Duyusal entegrasyon işlevlerinin çeşitli ölçümlerini içeren onlarca yıllık araştırma (Ayres, 1989; Mulligan, 1998; Parham ve Mailloux, 2005), her çalışmada ortaya çıkan çeşitli duyusal entegrasyon bozuklukları modellerini ortaya çıkarmıştır. Bu duyusal entegrasyon modelleri, ayrı sorunlar olarak veya diğer duyu bütünleme kalıplarıyla birlikte ortaya çıkabilir. Ayrıca, duyu bütünleme eksiklikleri, halihazırda başka eğitimsel veya tıbbi tanıları olan çocuklarda ve ayrıca bilinen başka bozuklukları olmayan çocuklarda sıklıkla tanımlanır. Duyusal bütünleme problemlerinin meydana gelme yolları aralığında, çeşitli problem alt kümelerinin oyunu nasıl etkileyebileceği konusunda çok fazla örtüşme vardır. Açıklama amacıyla, en yaygın duyu bütünleme bozukluklarından bazıları, oyun davranışını etkileyebilecekleri yollarla ilgili olarak burada ayrı ayrı tartışılacaktır.



Duyusal Modülasyondaki Problemler


Erken faktör analizlerinde (1964, 1965, 1966a, 1966b, 1969, 1971) ve duyu bütünleme teorisi üzerine ilk yazılarında (1972), Ayres, "dokunsal savunmacılık" ve "yerçekimi güvensizliği." “Duyusal defansiflik” ve “duyusal modülasyon bozuklukları” terimleri, duyulara karşı alışılmadık şekilde artan, azalan veya dalgalanan tepkileri tanımlar (Lane, 2002; Parham & Mailloux, 2005).

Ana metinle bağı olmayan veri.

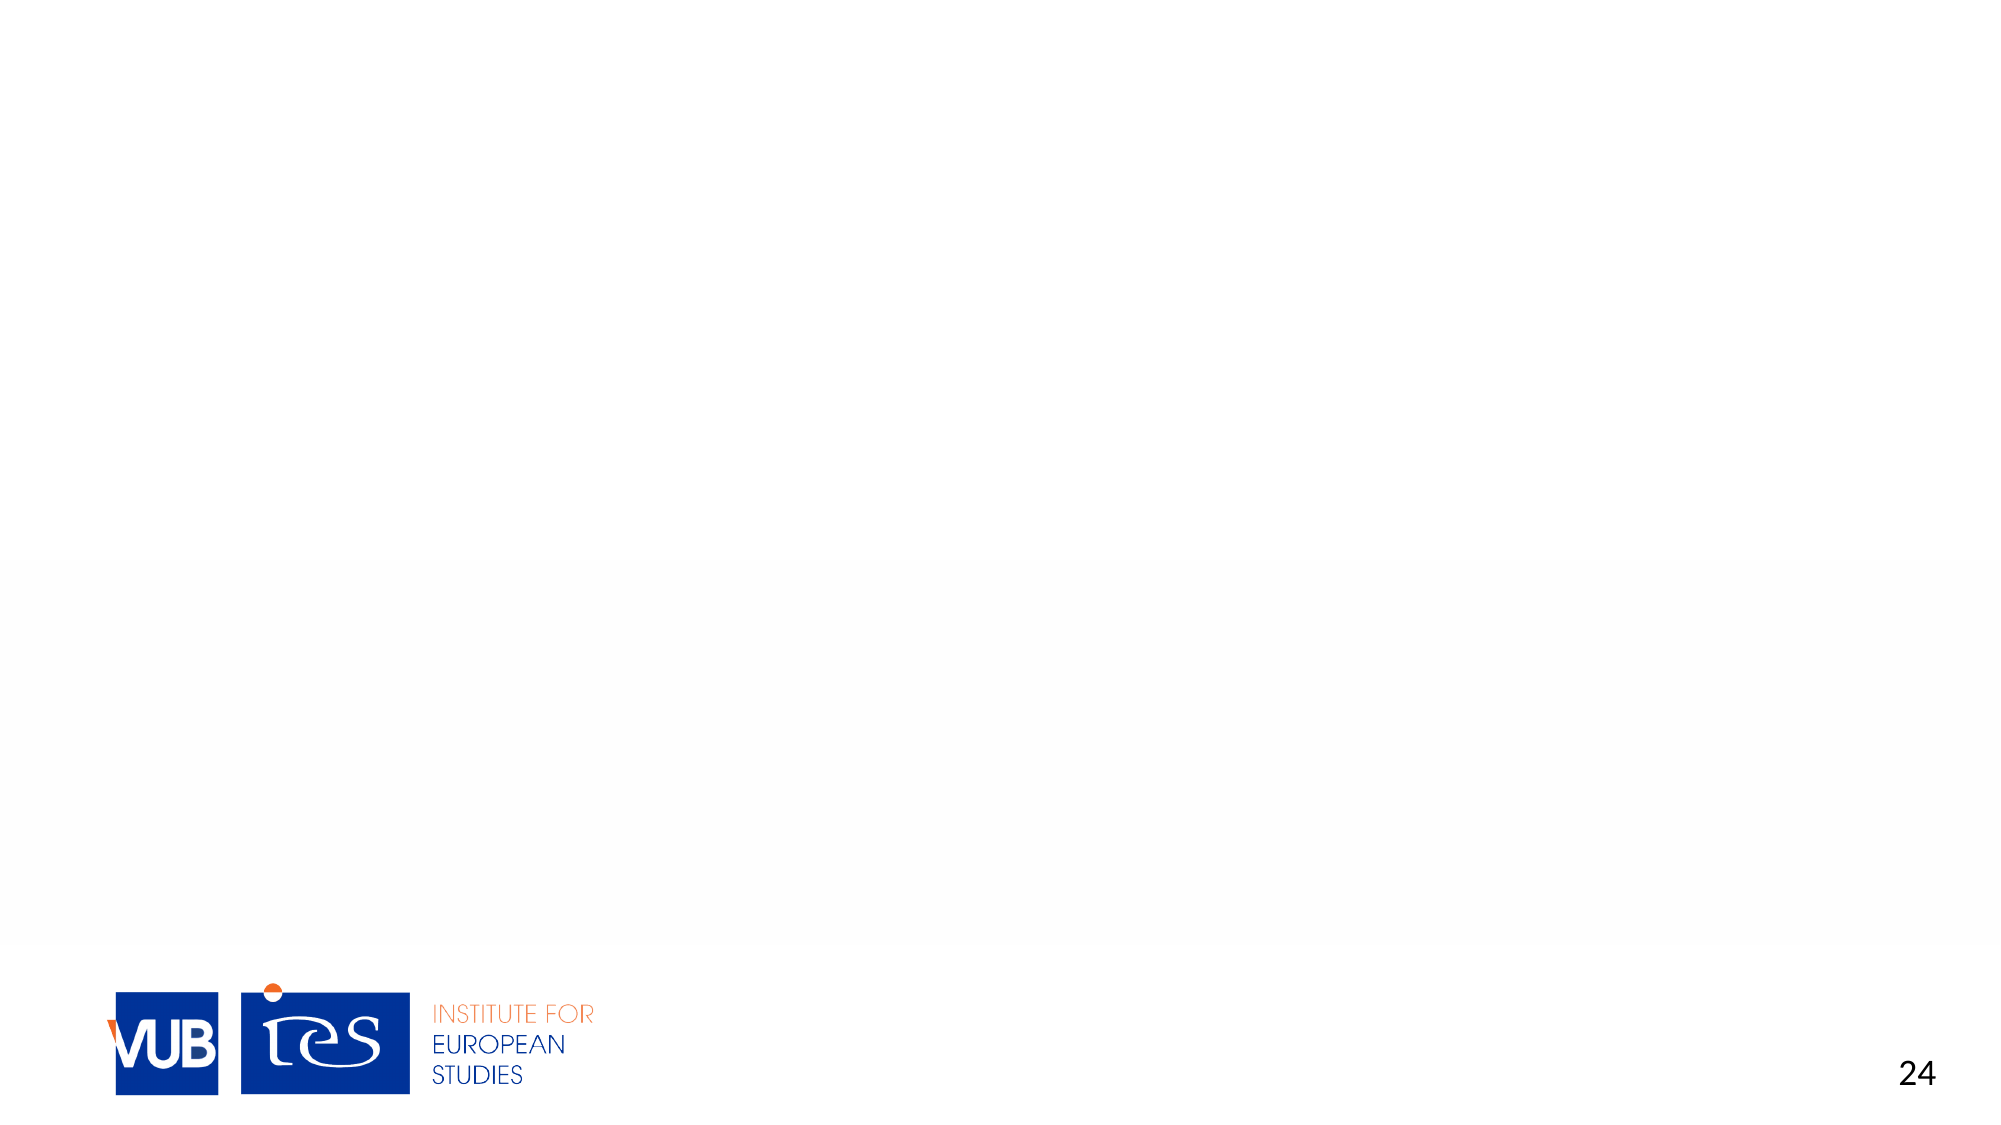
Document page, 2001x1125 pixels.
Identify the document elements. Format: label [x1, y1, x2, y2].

picture [89, 962, 651, 1124]
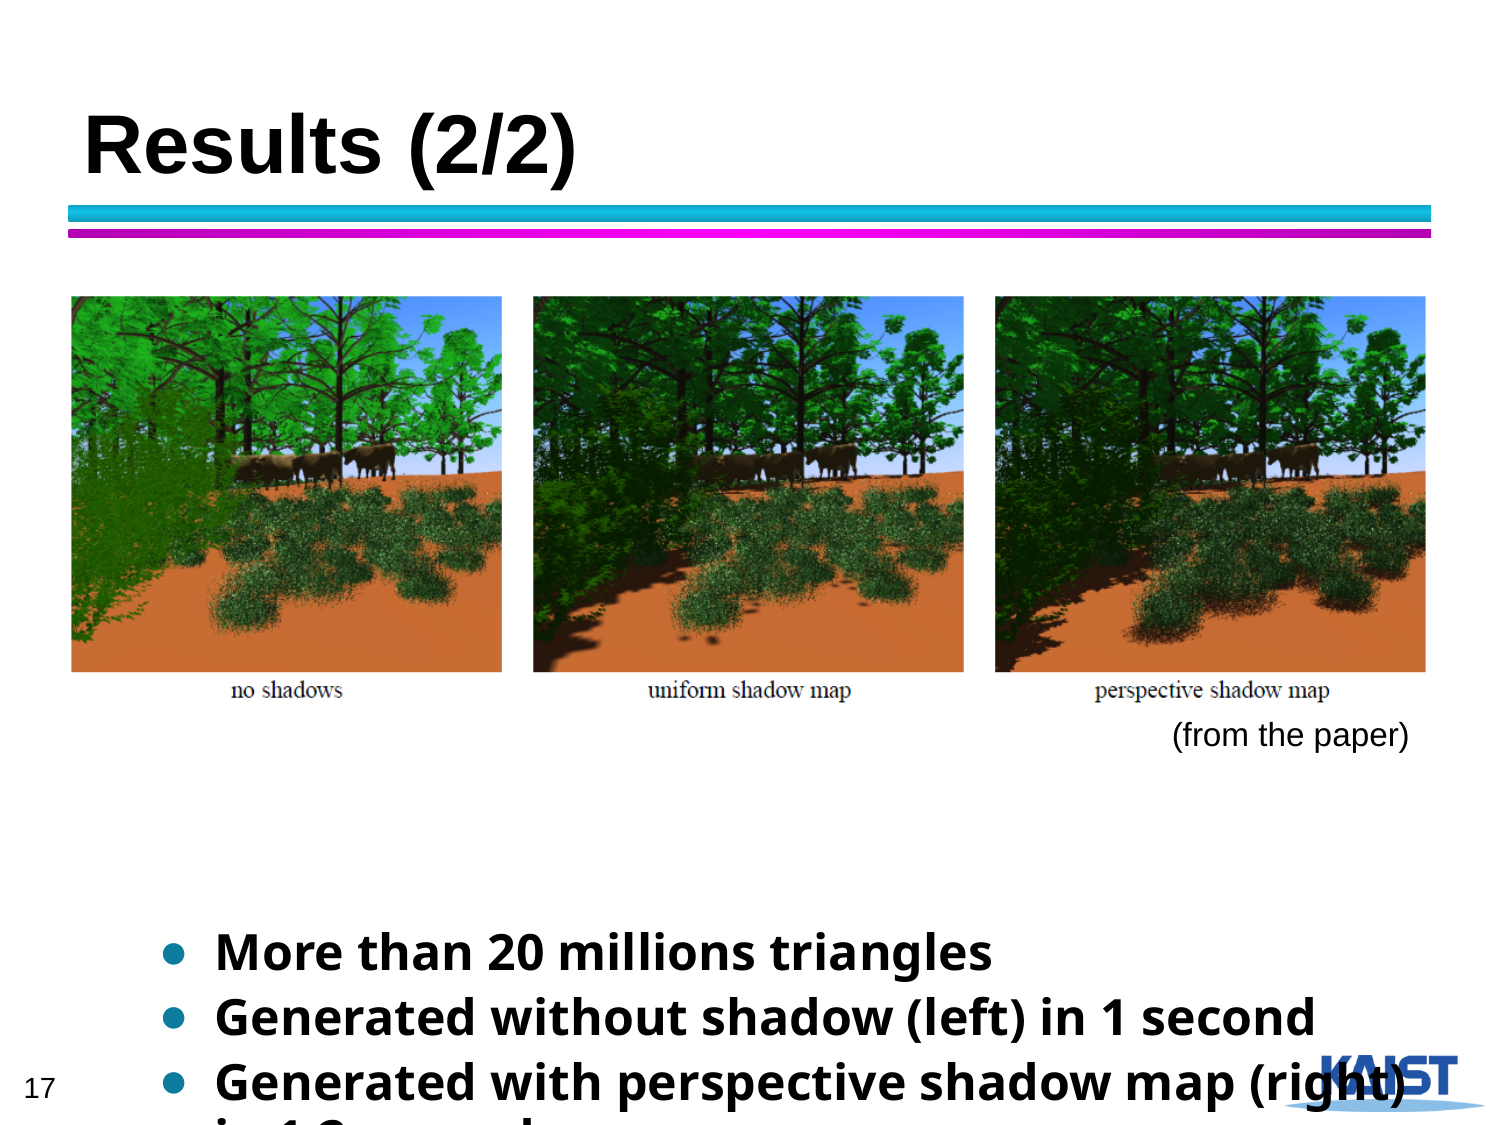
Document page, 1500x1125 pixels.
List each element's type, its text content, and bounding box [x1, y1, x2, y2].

text_box (from the paper) [1156, 714, 1425, 761]
list More than 20 millions triangles Generated without shadow (left) in 1 second Generated with perspective shadow map (right) in 1.2 seconds [68, 259, 1434, 1093]
picture [68, 294, 1428, 707]
picture [1284, 1055, 1485, 1112]
title Results (2/2) [68, 48, 1428, 199]
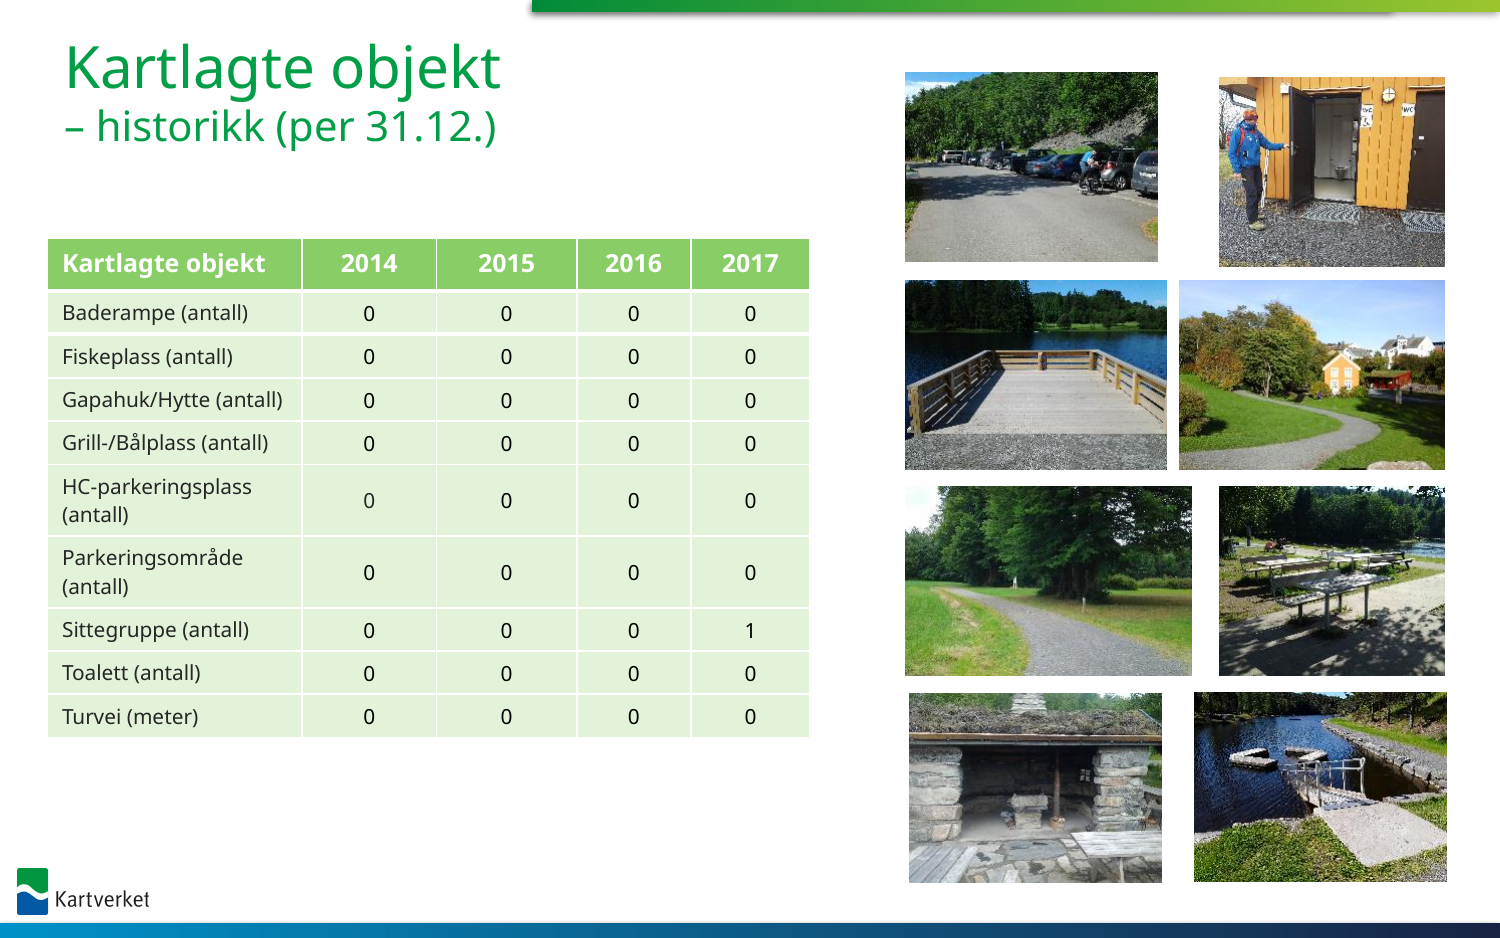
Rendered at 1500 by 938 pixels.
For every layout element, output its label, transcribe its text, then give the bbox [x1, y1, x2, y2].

table_cell Fiskeplass (antall) [48, 336, 301, 377]
table_header 2016 [578, 239, 690, 289]
table_cell Gapahuk/Hytte (antall) [48, 379, 301, 420]
table_header Kartlagte objekt [48, 239, 301, 289]
picture [1179, 280, 1445, 470]
table_cell 0 [692, 379, 809, 420]
table_cell 0 [303, 695, 436, 737]
picture [1219, 77, 1445, 267]
table_cell Sittegruppe (antall) [48, 609, 301, 650]
table_cell 0 [437, 336, 576, 377]
table_cell 0 [437, 293, 576, 332]
table_header 2015 [437, 239, 576, 289]
table_cell 0 [692, 336, 809, 377]
picture [905, 486, 1193, 676]
table_cell 0 [578, 652, 690, 693]
table_cell 0 [437, 379, 576, 420]
table_cell Baderampe (antall) [48, 293, 301, 332]
picture [1194, 692, 1448, 882]
table_cell 0 [692, 652, 809, 693]
picture [905, 280, 1167, 470]
table_cell 0 [303, 609, 436, 650]
table_cell 1 [692, 609, 809, 650]
table_cell 0 [437, 695, 576, 737]
table_cell 0 [437, 652, 576, 693]
table_cell 0 [303, 379, 436, 420]
table_cell Parkeringsområde (antall) [48, 537, 301, 607]
table_cell 0 [437, 465, 576, 535]
table_header 2014 [303, 239, 436, 289]
table_cell HC-parkeringsplass (antall) [48, 465, 301, 535]
table_cell 0 [578, 336, 690, 377]
table_cell 0 [578, 465, 690, 535]
table_cell 0 [578, 537, 690, 607]
table_cell 0 [578, 379, 690, 420]
table_header 2017 [692, 239, 809, 289]
table_cell Turvei (meter) [48, 695, 301, 737]
table_cell 0 [303, 537, 436, 607]
table_cell 0 [303, 293, 436, 332]
table_cell 0 [692, 537, 809, 607]
picture [905, 72, 1158, 262]
table_cell Toalett (antall) [48, 652, 301, 693]
table_cell 0 [692, 695, 809, 737]
table_cell 0 [437, 422, 576, 464]
table_cell 0 [303, 422, 436, 464]
table_cell 0 [692, 422, 809, 464]
table_cell 0 [437, 609, 576, 650]
table_cell 0 [692, 293, 809, 332]
table_cell 0 [437, 537, 576, 607]
text_box Kartlagte objekt – historikk (per 31.12.) [49, 14, 1431, 158]
picture [909, 693, 1163, 884]
table_cell Grill-/Bålplass (antall) [48, 422, 301, 464]
table_cell 0 [303, 465, 436, 535]
table_cell 0 [578, 422, 690, 464]
table_cell 0 [578, 293, 690, 332]
table_cell 0 [303, 652, 436, 693]
table_cell 0 [578, 609, 690, 650]
table_cell 0 [692, 465, 809, 535]
table_cell 0 [578, 695, 690, 737]
picture [1219, 486, 1445, 676]
table_cell 0 [303, 336, 436, 377]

Duyusal modülasyon bozuklukları, bir tür duyusal deneyimle veya çoklu duyularla ilişkili olarak ortaya çıkabilir. Parham ve arkadaşları, ebeveynlerin ve öğretmenlerin çocukların çeşitli duyusal deneyimlere tepkilerini derecelendirdiği bir duyusal modülasyon ölçümünde 5-8 yaşındaki çocukları değerlendirirken duyu sistemlerine dayalı faktörler buldular (Parham, Ecker, Miller-Kuhaneck, Henry , & Glennon, 2007). Dunn ve Brown (1997), duyusal arama gibi modlar arası örüntüler bildirmiştir. Bir bireyin duyum(lar)a tepkisi günün herhangi bir saatine, yılın herhangi bir zamanına, belirli duyumun tipine ve bireysel duruma (örneğin hastalık, yorgunluk, açlık) bağlı olarak değişebilir. Dokunsal savunmacılık, işitsel hassasiyetler ve yerçekimsel güvensizlik gibi yaygın duyusal modülasyon sorunları, katılım kolaylığını kısıtlayarak ve sosyal geri çekilme ve izolasyona yönelik bir eğilim yaratarak çocuklarda oyun davranışını sınırlayabilir (Ayres, 2005; Bundy, 2002; Bundy, Shia, Qi ve Miller, 2007; May-Benson ve Koomar, 2007).



Dokunsal Savunma


Ayres (2005) dokunmaya karşı olağandışı bir duyarlılığa atıfta bulunmak için kullanılan bir terimdir. Dokunsal savunmacılık genellikle vücudun yüksek konsantrasyonda dokunsal alıcı bölgelerine sahip bölgelerinde, özellikle eller, ayaklar ve yüzlerde aşırı duyarlılık ile karakterizedir.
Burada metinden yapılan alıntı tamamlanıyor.